As sex differences became hazy, men learned to adapt to their newly perceived social and sexual roles. Apparently many women no longer wanted a ‘Prince Charming,’ but preferred independence and self-sufficiency. The idea of a man boldly pursuing his beloved, wooing her and finally capturing her heart, became patriarchal and old-fashioned. And traditional courtship—with its establishment of an enduring romantic relationship, often with family approval—was promptly considered antiquated and chauvinistic. Thus the framework of dating was dismantled (but not reconstructed) in the matter of two short decades.
Where there once was wonder and mystery encompassing the opposite sex, now there was widespread disesteem. Inasmuch as the sexes were basically one and the same—interchangeable and thus replaceable—there was little to discover in the other’s maleness or femaleness, masculinity or femininity. Society hardly endorsed physical sex differences, let alone those bound up in one’s personal identity or intrinsic nature. So the enchantment of the ‘other’ faded, and with it, perhaps, true ardor and romance began to die.
This demise, only enlivened today in rare bits of clearness amidst the confusion, has sown hopelessness. We’ve buried dreams of a lifelong lover, partner, companion, and best friend. We’ve lain to rest our wishes for an affection that is silly and playful, for a love that is brave and true. We think the current state is all there is—a state where every man fends for himself, too afraid to make his heart vulnerable to the ‘other,’ who, we still do know to be hauntingly distinct from ourselves. And we witness this reduction of expectation as it stems from a more desolate reduction still—a reduction in the value of the human person, most especially in the arena of sex.
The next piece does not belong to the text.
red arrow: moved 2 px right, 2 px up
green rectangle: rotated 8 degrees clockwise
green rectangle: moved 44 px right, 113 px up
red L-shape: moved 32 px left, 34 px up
Hefner inculcated sex solely for pleasure. Sanger divorced sex from its power to generate a new human person—a person that has never before existed since the foundations of the world. Imagine. We say, “It is only sex,” or, “It is only one night;” yet, in the words of Dr. Anthony Esolen, “For the lover who has found the truth and fell in love with it, there is never an ‘only,’ but always ‘more, yet more.’” For the betrothed, it is never ‘for now’ but always ‘forevermore.’ To be sure, authentic love is daring in its eternality, fearless in its fidelity. It looks not for an ‘out,’ but delves deeper and deeper still, plunging nearer to the core of the beloved and thus nearer to ‘gift’ in its totality.
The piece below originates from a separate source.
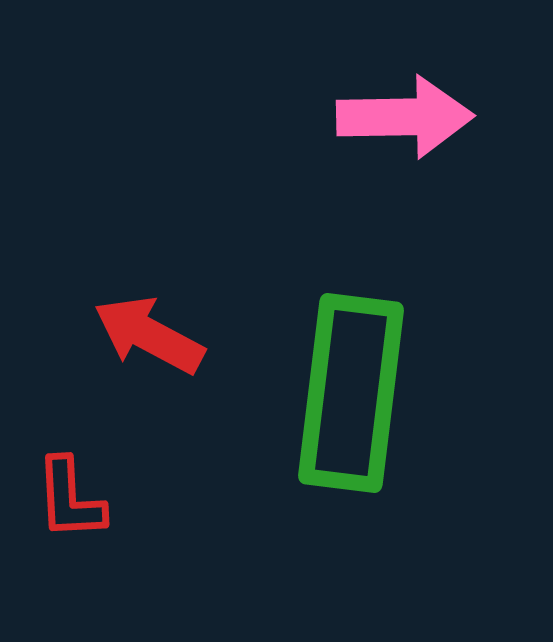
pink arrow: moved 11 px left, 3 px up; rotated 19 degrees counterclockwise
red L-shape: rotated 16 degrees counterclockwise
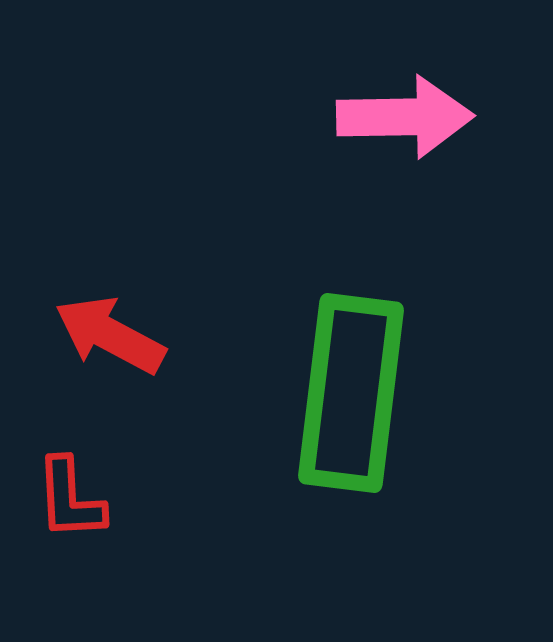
red arrow: moved 39 px left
No doubt Relevant is on to something when it cites our sex-saturated culture, dependence on pornography, and ubiquitous ‘do what feels good philosophy’ as contributors to premarital sex among Christians. But perhaps it is the case that Christians—like the culture at large—primarily have hopelessness to blame.
Most women still want to be princesses, and most men still seek to win a woman’s heart. Hefner and Sanger diminished the person to the mere sum of parts, yet we know that men and women are remarkable and multifarious, fantastic and so much more. There is still magic in the differences of the sexes—and what a joy it is to encounter them! Indeed, our world contains the possibility of being radically altered by this ‘other,’ who, through the eyes of love, suddenly becomes much larger than we saw before.
What an enormous capacity we have to love. With a revival of appreciation for the splendor of the person as male or female, we can experience both the mirth and the fulfillment that comes with encountering the other sex, and—just perhaps—pen an article titled, “Why Young Persons Would Wait Forevermore.”